In the meantime, property owners still have to plan for the future, whether that means deciding how to use their property, or whom to rent commercial space to and under what terms. Operators and landlords alike are uncertain what to expect: on the one hand, state governments are issuing cannabis licenses freely; on the other, the federal government is telling its prosecutors to pursue any and all of them as they see fit–  regardless of any state’s laws. One strategy for approaching all this uncertainty is by building early termination contingencies into the lease. Below are a few of many contingencies that commercial cannabis landlords and tenants alike should consider including as part of a potential tenancy.

  1. Federal enforcement actions. This is what keeps state-legal operators up at night and what many legislators are currently trying to protect against. As long as cannabis remains federally illegal in all forms, however, this will remain a risk. One way to potentially mitigate that risk is by allowing for mutual early termination options in the event of any actual or specifically threatened enforcement actions, such as civil asset forfeiture. If the federal government’s goal is for cannabis operations on the premises to cease, then allowing each party an opportunity to force termination of the lease should be helpful.
  2. Changes in federal law and/or enforcement priorities. Similar to federal enforcement actions, the parties may want to include options to terminate the lease early if something changes at the federal level to an extent that both parties no longer feel comfortable with state law compliance alone. How significant that change would need to be is up to the parties’ negotiations and levels of risk tolerance. For example, while the Cole Memo has been rescinded, the Rohrabacher-Blumenauer amendment protecting state-compliant medicinal operations is still in effect (if only barely), so the recent federal action may not necessarily be cause for parties to end a tenancy.

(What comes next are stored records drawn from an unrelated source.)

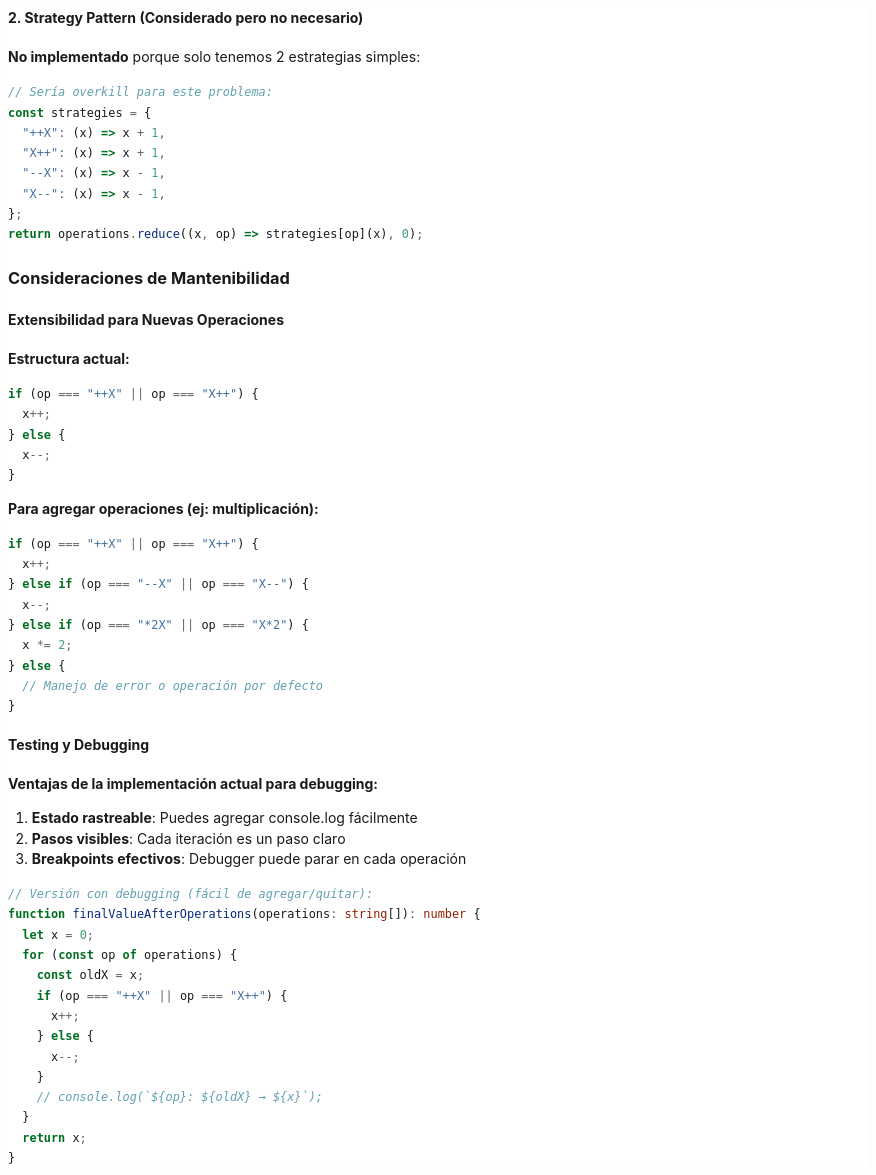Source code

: #### **2. Strategy Pattern (Considerado pero no necesario)**

**No implementado** porque solo tenemos 2 estrategias simples:

```typescript
// Sería overkill para este problema:
const strategies = {
  "++X": (x) => x + 1,
  "X++": (x) => x + 1,
  "--X": (x) => x - 1,
  "X--": (x) => x - 1,
};
return operations.reduce((x, op) => strategies[op](x), 0);
```

### Consideraciones de Mantenibilidad

#### **Extensibilidad para Nuevas Operaciones**

**Estructura actual:**

```typescript
if (op === "++X" || op === "X++") {
  x++;
} else {
  x--;
}
```

**Para agregar operaciones (ej: multiplicación):**

```typescript
if (op === "++X" || op === "X++") {
  x++;
} else if (op === "--X" || op === "X--") {
  x--;
} else if (op === "*2X" || op === "X*2") {
  x *= 2;
} else {
  // Manejo de error o operación por defecto
}
```

#### **Testing y Debugging**

**Ventajas de la implementación actual para debugging:**

1. **Estado rastreable**: Puedes agregar console.log fácilmente
2. **Pasos visibles**: Cada iteración es un paso claro
3. **Breakpoints efectivos**: Debugger puede parar en cada operación

```typescript
// Versión con debugging (fácil de agregar/quitar):
function finalValueAfterOperations(operations: string[]): number {
  let x = 0;
  for (const op of operations) {
    const oldX = x;
    if (op === "++X" || op === "X++") {
      x++;
    } else {
      x--;
    }
    // console.log(`${op}: ${oldX} → ${x}`);
  }
  return x;
}
```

  3. Cole Memo priorities as affirmative lease obligations. Just because the Cole Memo has been withdrawn does not make it irrelevant. The Cole Memo is essentially a well-thought-out list of the federal government’s highest priorities for enforcement against cannabis operators, such as preventing sale to minors, diversion to non-cannabis-legal states, and revenue to criminal organizations. Keeping these priorities in the lease as affirmative obligations that the tenant must comply with, and giving the landlord an early termination option if any one is violated, adds an extra layer of protection for both parties and helps further the state’s goal of elevating good actors and sorting out the bad. Also, we’ve already seen some federal prosecutors issue statements to the effect that existing enforcement priorities (i.e. the Cole Memo) will guide future enforcement decisions.
  4. Change in local laws/nonconforming use designation. Federal enforcement and changes in federal law are not the only things to pay attention to. California law gives cities and counties final say in whether and to what extent cannabis operations will be allowed in their jurisdictions. If something changes in local law, such as a zoning ordinance, and the proposed use becomes nonconforming and unlawful, then whether or not operations have commenced, the parties may want an option to exit the tenancy rather than fight the local government.
  5. Secured interests. Just as with residential mortgages, contracts supporting secured interests on commercial property often contain “compliance with all laws” provisions. In light of the recent federal action, lenders may be less comfortable with cannabis uses on the property securing their investment, and may be more prone to call the loan due in full, creating a problem for both landlord and tenant. In such event, the landlord may want an option to terminate the lease early without penalty.

We don’t know where the state-vs-federal conflict will go from here, and for now the cannabis industry will have to continue dealing with uncertainty. So far it seems the market is betting on the states to come out ahead. In the meantime, there are some meaningful items to include in a commercial cannabis lease that may mitigate some uncertainty and risk.